Summary: Like death and taxes, trials and temptations are a part of life. In this sermon learn that temptations are inevitable, giving into them is inescusable, their pattern is predictable, but the good news is they are conquerable!
A. In the sermon today, we are returning to our sermon series on James called “A Faith That Works.”
1. In our last sermon we learned about turning our trials into triumphs.
2. We talked about the fact that life is difficult, but that in spite of our difficulties our toughest times can be marked by joy.
3. We learned that perseverance produces maturity, and that God promises the wisdom we need.
4. We learned that faith is critical for developing perseverance and receiving wisdom.
5. And finally, we learned that there are promised blessings for those who remain faithful through the tests and trials that come.
6. James 1:12, “Blessed is the man who perseveres under trial, because when he has stood the test, he will receive the victor’s crown, the life God promised to those who love him.”
B. One interesting thing about James’ discussion here in chapter one is that he used a Greek word that has two different meanings, and he used the word in both ways in this chapter.
1. The word translated “trials” in the first 12 verses, is the same word that is translated “temptations” in verses 13-18.
2. The word can refer to external stresses that press us, or it can refer to internal attractions that tempt us.
3. It is the context that determines the proper translation and application.
4. Although there is not always a connection between trials and temptations, many times the trials on the outside can become temptations on the inside.
5. In the midst of adversity we may be tempted to think or act in a sinful manner.

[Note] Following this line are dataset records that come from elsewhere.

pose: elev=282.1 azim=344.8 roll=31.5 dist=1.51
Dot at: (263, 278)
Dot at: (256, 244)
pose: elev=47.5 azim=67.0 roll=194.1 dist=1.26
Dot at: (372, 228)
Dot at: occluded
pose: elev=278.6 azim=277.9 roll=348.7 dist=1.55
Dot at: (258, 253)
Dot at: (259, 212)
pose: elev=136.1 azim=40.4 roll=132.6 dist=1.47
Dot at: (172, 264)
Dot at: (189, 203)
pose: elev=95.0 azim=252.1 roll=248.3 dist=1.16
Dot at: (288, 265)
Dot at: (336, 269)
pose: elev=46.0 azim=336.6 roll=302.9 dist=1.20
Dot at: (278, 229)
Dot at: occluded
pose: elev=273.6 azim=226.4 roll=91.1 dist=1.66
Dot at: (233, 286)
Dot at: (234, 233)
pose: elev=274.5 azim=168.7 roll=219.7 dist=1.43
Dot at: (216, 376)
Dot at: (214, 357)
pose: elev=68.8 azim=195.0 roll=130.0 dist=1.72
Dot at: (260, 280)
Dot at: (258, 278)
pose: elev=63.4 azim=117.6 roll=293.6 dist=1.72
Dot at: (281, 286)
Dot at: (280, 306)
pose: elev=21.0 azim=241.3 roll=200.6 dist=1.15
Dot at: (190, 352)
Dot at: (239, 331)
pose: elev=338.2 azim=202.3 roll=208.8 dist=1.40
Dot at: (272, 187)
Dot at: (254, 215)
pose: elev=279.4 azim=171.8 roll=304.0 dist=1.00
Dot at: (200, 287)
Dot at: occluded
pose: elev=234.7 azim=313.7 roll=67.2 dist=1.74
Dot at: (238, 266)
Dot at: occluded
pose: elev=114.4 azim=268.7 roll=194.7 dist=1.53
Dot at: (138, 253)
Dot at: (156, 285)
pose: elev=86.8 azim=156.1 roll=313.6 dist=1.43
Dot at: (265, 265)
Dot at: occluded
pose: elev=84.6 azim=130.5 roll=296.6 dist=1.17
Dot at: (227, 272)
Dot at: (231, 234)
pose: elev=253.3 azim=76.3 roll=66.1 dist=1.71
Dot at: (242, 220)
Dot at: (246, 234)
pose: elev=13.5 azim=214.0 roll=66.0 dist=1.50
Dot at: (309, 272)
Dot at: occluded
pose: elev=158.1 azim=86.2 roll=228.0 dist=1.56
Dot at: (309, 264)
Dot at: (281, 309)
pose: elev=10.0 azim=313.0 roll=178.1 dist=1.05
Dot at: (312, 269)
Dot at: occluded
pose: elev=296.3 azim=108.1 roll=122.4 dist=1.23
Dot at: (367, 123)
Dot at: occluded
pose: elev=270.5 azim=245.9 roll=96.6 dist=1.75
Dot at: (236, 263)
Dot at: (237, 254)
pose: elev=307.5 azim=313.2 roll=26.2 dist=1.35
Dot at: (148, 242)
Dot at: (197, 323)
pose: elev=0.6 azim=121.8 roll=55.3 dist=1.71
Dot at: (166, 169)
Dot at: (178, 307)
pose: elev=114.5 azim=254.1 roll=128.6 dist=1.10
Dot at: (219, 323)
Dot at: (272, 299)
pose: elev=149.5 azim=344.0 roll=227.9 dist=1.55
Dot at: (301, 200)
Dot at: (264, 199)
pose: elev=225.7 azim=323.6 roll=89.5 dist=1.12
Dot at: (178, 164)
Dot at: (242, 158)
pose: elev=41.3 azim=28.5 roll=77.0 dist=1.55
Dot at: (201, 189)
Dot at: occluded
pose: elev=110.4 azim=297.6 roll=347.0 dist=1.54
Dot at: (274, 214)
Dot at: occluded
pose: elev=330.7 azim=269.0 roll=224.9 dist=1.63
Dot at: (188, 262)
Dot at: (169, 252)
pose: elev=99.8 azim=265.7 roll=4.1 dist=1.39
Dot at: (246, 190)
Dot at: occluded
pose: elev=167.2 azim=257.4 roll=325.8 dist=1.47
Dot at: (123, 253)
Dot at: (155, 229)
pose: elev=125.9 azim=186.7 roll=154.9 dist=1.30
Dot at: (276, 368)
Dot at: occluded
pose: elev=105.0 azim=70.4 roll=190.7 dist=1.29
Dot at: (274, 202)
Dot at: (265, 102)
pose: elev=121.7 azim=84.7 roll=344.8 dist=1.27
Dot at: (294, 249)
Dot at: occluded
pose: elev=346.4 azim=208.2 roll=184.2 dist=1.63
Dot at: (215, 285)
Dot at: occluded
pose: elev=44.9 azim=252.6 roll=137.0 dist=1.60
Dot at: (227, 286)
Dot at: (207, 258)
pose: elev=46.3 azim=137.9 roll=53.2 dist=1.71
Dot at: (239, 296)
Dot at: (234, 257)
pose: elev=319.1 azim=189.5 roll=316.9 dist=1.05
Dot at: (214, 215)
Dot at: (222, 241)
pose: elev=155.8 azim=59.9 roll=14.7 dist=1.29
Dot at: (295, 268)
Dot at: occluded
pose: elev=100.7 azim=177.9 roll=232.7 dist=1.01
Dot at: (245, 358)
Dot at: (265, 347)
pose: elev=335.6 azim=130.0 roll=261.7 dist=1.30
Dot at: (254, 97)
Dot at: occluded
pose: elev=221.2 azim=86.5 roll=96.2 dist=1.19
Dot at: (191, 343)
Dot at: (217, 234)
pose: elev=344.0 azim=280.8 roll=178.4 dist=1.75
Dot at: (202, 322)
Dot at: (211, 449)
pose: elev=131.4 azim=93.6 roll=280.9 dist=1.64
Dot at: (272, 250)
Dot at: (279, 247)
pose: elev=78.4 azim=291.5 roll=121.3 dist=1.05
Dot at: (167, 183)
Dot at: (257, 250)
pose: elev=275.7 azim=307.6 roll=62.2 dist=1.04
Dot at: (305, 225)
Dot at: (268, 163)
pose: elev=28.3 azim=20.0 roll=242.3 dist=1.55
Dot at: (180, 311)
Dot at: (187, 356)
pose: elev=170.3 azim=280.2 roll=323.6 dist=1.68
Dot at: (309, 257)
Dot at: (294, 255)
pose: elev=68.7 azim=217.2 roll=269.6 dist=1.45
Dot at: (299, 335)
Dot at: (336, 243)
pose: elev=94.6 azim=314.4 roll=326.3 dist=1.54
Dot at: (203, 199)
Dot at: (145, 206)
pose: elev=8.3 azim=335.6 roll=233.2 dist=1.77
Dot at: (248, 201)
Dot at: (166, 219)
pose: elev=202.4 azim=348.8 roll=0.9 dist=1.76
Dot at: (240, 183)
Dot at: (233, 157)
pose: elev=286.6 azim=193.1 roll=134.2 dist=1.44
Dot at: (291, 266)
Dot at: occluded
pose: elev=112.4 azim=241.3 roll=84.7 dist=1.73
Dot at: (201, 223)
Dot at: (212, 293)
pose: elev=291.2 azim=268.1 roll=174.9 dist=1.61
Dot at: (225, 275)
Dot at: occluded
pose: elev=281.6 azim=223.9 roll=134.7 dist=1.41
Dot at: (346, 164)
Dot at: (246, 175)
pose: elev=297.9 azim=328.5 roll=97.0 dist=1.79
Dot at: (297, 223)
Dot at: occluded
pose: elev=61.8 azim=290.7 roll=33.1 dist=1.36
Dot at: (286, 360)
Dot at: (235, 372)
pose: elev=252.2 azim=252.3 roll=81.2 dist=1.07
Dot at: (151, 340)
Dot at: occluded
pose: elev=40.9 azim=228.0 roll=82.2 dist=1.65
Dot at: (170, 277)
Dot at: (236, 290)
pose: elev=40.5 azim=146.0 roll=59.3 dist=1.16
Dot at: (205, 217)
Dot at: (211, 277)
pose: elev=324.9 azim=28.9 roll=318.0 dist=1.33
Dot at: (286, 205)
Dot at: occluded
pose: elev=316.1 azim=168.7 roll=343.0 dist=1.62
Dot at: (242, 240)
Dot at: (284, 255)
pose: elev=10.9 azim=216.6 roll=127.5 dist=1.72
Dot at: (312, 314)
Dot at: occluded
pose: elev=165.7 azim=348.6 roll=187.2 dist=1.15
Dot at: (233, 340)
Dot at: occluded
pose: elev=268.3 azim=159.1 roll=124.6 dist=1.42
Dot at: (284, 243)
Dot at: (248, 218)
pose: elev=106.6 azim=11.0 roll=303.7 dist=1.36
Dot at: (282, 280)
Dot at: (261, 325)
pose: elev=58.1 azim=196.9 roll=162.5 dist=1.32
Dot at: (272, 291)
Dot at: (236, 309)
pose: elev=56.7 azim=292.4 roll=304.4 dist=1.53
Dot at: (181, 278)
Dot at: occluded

6. We may find ourselves complaining against God, we may find ourselves questioning his love, or resisting his will.
7. At this point, Satan may provide us with an opportunity to escape the difficulty in a sinful manner, and we might be tempted to take the bait.
8. Regardless, whether it is trials or temptations, we must be prepared to stand up under it or against it.
9. Let’s spend the rest of our time discussing four facts about temptation that we must understand if we are going to be able to handle temptation.
I. We must realize that Temptation is INEVITABLE.
A. When James writes about temptation he’s dealing with real stuff.
1. These are not wistful thoughts from a preacher’s study, but these are the painful, difficult realities of life.
2. Temptation strikes us all.
3. It affects us in the workplace and in the home.
4. It affects parents as well as children, teachers as well as students, leaders as well as followers.
B. James leaves no question that temptation’s assault will come.
1. Notice that James says, “When tempted…” not “If tempted.”
2. Just like death and taxes, trials and temptations are inevitable in this life.
3. We will never be without temptation. Never.
4. We are certainly in for a big surprise if we think that when we become a Christian all our old struggles and temptations will be automatically and instantly be left behind.
5. The Christian life is a life of conflict. We are in a spiritual battle.
6. There are opposing forces constantly trying to draw us away from God.
7. Even though people around us may not appear to be doing so, everyone is wrestling with temptation just like you and me. Temptation plays no favorites.
C. Here’s an important thing to keep in mind - Temptation itself is not a sin.
1. Hebrews 4:15 tells us that Jesus himself was “tempted in every way, just as we are – yet was without sin.”
2. Temptation is simply the invitation to sin. We sin when we decide to accept the invitation.
3. Jesus was invited to sin, just as we are, but Jesus always refused the invitation.
4. So, first of all we need to realize that Temptation is INEVITABLE.
II. We must realize that giving in to Temptation is INEXCUSABLE.
A. In verses 13-14, James says that “When tempted no one should say, ‘God is tempting me.’ For God cannot be tempted by evil, nor does he tempt anyone; but each one is tempted when, by his own evil desire, he is dragged away and enticed.”
1. What James is doing here is calling us to assume personal responsibility for handling temptation.
2. We must not blame anyone else, nor shift our responsibility to anyone else.
3. Temptation does not come from God, and it is not God’s fault when we give into it.
4. Proverbs 19:3 warns: “A man’s own folly ruins his life, yet his heart rages against the Lord.”
5. God does send us tests and trials for our own good, but God is never involved in tempting anyone to do evil.
B. It seems that we humans have a tendency to want to blame someone else when we fall into temptation.